More on FDI investment screening:

Convincing member states

Lawyers have noted that introducing outbound screening in the EU will face more regulatory and political hurdles than in the US. While the White House plans to unilaterally issue an executive order, an EU regime requires the backing of its 27 countries.

On July 13, Germany issued its first Strategy on China which states that in addition to cooperating with the Commission, it is “conducting its own analyses of the matter.” However Andrea Hamilton, a London-based partner at law firm Milbank, said “member states have their own diverse interests from a national security perspective, and outbound investment may be more important to some of their business communities than others.” Finding an EU-level consensus could be difficult, she added.  

Alexander Rinne, who heads Milbank’s European antitrust practice, said national governments will want a “clear say on any regulation that impacts their most important industries.”

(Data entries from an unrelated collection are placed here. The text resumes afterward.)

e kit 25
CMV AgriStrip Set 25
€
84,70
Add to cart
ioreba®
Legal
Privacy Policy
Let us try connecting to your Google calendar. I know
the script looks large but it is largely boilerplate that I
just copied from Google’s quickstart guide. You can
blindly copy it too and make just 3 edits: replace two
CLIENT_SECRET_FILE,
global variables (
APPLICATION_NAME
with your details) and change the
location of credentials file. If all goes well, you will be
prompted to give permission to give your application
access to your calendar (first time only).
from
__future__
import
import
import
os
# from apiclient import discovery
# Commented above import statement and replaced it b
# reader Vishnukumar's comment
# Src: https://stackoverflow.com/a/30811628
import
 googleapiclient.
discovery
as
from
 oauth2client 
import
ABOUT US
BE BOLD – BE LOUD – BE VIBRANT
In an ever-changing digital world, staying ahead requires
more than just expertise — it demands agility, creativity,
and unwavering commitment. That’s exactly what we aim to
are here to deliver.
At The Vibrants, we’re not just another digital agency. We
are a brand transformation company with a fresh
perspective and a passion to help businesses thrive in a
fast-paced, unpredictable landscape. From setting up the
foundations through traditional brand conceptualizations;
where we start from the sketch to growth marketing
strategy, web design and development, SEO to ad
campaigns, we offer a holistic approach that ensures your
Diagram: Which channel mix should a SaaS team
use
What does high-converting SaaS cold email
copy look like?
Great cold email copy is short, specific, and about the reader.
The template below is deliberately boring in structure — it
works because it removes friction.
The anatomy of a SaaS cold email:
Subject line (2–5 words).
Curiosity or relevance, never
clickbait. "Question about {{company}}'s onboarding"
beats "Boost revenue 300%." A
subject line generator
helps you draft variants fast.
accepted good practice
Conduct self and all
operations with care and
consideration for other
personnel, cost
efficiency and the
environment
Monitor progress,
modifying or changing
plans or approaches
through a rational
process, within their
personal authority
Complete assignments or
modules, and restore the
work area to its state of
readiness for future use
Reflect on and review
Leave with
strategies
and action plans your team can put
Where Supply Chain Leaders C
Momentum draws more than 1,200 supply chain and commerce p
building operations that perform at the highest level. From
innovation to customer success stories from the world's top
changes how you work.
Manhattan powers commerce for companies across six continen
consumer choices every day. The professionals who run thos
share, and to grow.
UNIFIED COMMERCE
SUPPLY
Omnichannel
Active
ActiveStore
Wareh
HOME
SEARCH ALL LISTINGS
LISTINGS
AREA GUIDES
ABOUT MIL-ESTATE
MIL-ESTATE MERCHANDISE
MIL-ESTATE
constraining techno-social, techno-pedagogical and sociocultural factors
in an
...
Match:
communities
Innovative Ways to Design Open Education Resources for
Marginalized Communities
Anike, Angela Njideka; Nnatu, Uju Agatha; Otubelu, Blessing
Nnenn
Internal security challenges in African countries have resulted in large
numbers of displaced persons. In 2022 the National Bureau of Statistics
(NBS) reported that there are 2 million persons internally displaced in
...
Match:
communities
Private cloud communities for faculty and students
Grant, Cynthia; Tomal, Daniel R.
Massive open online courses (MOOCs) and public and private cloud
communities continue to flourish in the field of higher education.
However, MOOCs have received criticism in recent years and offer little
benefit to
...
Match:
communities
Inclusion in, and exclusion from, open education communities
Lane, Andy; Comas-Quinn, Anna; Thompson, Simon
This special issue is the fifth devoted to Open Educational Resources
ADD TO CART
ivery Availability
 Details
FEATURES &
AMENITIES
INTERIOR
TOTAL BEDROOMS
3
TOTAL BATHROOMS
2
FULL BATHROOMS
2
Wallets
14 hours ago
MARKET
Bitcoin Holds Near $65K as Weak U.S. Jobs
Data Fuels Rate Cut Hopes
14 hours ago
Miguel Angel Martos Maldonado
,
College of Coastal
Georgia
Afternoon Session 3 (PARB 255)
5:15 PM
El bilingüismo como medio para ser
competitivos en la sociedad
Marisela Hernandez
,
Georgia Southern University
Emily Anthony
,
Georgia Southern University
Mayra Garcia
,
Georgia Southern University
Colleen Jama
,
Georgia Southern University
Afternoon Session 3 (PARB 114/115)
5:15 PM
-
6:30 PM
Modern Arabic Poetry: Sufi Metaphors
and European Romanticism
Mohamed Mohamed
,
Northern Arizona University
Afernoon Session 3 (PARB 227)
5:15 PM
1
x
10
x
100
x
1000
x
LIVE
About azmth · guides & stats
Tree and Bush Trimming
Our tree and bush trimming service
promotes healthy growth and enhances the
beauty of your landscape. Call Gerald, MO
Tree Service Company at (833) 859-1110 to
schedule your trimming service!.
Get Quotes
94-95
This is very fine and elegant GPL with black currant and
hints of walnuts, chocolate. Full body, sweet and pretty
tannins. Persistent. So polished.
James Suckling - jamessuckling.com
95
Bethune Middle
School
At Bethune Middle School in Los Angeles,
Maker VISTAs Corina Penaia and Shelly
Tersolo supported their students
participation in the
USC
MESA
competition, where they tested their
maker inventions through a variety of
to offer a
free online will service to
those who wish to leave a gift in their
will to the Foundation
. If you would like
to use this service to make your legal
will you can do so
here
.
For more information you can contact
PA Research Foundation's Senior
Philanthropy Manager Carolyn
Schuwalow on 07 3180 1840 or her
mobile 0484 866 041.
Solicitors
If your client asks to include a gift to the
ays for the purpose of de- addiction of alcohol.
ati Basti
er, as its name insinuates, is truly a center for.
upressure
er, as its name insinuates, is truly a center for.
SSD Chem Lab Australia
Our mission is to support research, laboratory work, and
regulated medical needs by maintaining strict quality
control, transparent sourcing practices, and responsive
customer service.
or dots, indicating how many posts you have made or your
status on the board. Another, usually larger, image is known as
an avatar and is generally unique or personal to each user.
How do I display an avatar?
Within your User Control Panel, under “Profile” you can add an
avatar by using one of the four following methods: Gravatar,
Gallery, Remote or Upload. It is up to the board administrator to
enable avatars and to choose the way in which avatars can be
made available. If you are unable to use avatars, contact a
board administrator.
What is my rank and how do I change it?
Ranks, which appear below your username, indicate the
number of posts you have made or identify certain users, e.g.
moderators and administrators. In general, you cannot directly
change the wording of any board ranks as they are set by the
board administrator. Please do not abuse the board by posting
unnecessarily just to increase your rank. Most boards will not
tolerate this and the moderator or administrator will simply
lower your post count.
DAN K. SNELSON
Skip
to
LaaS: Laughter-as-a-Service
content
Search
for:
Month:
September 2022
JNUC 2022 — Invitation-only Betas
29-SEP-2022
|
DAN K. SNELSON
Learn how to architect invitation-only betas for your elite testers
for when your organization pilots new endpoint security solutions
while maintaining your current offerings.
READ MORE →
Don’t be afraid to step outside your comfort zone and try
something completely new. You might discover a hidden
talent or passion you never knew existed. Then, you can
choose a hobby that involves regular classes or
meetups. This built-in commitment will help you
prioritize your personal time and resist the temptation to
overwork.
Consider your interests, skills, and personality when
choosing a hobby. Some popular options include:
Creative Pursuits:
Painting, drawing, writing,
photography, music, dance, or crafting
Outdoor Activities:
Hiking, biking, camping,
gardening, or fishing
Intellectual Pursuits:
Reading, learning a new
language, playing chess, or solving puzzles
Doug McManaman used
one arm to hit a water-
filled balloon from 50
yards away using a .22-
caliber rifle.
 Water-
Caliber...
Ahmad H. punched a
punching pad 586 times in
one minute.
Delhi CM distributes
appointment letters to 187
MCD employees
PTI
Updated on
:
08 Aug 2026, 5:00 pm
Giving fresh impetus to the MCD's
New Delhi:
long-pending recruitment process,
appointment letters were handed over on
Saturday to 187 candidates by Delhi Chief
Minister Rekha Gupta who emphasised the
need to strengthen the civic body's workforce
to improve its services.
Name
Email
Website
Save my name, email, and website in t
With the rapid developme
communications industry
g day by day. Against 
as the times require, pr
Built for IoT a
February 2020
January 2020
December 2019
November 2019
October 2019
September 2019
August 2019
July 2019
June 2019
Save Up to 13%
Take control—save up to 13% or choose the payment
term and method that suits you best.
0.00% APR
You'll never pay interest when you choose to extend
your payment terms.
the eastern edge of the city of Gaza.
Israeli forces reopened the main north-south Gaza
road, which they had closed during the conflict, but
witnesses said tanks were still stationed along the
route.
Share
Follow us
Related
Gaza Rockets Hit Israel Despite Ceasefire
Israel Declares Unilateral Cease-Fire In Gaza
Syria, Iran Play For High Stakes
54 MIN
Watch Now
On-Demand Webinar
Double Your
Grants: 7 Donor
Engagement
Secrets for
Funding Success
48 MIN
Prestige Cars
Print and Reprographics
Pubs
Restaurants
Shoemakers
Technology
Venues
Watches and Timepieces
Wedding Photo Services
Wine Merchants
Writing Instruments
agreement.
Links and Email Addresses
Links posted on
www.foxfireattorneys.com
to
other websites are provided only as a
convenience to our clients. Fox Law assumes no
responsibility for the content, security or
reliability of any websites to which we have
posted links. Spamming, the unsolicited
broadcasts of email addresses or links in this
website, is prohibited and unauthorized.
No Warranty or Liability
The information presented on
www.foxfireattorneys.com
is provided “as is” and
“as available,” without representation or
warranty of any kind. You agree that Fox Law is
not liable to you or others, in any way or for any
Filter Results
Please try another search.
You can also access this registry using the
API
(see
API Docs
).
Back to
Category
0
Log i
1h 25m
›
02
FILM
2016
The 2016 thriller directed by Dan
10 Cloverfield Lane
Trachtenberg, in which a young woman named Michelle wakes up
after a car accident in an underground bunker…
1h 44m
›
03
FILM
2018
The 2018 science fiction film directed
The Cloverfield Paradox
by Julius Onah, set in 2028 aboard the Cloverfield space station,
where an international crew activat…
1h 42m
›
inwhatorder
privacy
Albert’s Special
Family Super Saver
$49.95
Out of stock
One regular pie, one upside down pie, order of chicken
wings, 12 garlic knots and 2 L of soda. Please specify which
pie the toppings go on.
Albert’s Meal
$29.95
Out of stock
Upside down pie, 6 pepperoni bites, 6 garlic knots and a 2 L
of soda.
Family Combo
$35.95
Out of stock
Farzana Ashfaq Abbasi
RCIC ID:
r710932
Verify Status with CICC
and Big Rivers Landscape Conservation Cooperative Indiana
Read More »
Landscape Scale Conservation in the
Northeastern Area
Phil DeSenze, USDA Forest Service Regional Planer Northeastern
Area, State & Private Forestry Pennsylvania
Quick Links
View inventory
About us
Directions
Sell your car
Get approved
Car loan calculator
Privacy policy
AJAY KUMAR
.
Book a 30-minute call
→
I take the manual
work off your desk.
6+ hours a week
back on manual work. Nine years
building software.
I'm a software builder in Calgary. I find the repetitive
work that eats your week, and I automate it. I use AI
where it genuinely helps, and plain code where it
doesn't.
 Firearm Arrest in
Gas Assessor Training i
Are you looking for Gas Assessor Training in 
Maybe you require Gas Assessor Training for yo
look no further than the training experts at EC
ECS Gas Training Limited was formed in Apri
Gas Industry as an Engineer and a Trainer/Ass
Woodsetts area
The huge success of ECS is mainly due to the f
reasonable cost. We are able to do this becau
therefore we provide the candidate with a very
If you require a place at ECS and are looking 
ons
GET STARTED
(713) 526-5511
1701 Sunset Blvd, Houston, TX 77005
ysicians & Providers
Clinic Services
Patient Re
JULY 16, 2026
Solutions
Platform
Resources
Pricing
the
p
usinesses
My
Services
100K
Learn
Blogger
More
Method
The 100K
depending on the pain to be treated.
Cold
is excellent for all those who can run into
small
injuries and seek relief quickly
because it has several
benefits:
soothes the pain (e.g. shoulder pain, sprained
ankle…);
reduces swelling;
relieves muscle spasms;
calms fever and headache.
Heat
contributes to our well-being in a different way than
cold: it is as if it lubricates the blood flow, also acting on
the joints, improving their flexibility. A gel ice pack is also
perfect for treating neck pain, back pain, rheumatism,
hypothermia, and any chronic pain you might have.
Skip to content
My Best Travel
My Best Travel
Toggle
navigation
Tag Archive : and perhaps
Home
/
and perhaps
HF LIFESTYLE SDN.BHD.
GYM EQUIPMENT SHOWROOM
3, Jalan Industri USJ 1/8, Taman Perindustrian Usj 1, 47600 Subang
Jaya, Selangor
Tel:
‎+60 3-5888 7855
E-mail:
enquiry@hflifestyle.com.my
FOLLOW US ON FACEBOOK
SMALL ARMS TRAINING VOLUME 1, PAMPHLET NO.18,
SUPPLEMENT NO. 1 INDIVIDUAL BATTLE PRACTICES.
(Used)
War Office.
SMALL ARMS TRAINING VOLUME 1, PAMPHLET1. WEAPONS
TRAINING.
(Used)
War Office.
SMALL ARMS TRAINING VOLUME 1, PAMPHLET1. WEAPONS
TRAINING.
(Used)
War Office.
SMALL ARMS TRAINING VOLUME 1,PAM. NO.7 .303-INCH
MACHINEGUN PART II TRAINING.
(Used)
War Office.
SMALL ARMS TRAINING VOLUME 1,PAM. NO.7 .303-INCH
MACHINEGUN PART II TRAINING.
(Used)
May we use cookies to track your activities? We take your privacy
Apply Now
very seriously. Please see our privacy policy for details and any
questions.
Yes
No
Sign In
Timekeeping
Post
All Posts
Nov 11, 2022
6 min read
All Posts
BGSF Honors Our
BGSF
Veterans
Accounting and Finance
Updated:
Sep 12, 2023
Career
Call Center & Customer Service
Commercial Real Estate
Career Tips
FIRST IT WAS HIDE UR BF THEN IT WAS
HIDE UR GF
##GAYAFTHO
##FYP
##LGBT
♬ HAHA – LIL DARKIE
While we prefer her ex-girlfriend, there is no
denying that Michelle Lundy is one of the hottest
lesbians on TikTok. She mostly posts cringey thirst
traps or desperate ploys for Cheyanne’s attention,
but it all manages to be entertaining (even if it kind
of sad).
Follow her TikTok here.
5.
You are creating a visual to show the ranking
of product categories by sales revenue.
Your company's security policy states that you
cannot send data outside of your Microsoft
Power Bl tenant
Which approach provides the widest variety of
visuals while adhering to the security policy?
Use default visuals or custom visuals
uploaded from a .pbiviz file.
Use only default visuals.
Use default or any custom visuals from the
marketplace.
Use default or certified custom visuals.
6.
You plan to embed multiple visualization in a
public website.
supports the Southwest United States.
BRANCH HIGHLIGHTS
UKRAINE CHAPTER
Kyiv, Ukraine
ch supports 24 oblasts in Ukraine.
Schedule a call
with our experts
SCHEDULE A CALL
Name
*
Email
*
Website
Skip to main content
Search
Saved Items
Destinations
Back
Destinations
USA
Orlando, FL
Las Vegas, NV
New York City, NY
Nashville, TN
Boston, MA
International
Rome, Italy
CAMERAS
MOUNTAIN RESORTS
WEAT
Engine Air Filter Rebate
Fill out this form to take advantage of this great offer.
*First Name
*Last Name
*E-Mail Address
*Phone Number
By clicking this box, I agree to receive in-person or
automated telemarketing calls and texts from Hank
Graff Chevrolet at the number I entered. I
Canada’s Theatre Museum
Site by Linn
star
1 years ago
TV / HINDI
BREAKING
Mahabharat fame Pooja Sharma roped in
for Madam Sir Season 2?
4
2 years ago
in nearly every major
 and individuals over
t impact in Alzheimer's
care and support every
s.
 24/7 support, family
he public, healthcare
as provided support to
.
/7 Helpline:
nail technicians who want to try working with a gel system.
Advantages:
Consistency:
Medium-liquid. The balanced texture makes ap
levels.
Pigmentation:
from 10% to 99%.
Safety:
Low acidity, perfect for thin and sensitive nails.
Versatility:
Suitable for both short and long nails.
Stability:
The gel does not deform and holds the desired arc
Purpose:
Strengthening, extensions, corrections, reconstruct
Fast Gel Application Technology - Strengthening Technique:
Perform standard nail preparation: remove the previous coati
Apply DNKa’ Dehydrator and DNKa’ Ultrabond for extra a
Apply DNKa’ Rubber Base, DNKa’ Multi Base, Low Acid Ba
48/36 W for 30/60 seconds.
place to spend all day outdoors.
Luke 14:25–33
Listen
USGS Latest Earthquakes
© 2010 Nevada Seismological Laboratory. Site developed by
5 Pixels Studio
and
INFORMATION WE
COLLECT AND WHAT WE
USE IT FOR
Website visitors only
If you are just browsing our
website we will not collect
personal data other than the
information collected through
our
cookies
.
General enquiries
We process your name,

Even if an EU-level consensus can be reached, it is not clear whether governments would have the final say on screening outbound deals. National security falls within member states’ jurisdiction, which is why nearly three years after the EU’s regulation on foreign direct investment took effect, seven of its members still lack an inbound investment screening tool

However the Commission’s spokesperson said work on the topic is at a “very early stage” and it is too soon to say if the EU needs a new instrument, strengthening of existing instruments or another approach for tackling outbound investment risks. The Commission “is fully aware” that screening outbound investment “could be a significant risk to investment … and so has likely made this intentionally broad,” added Mr Rinne.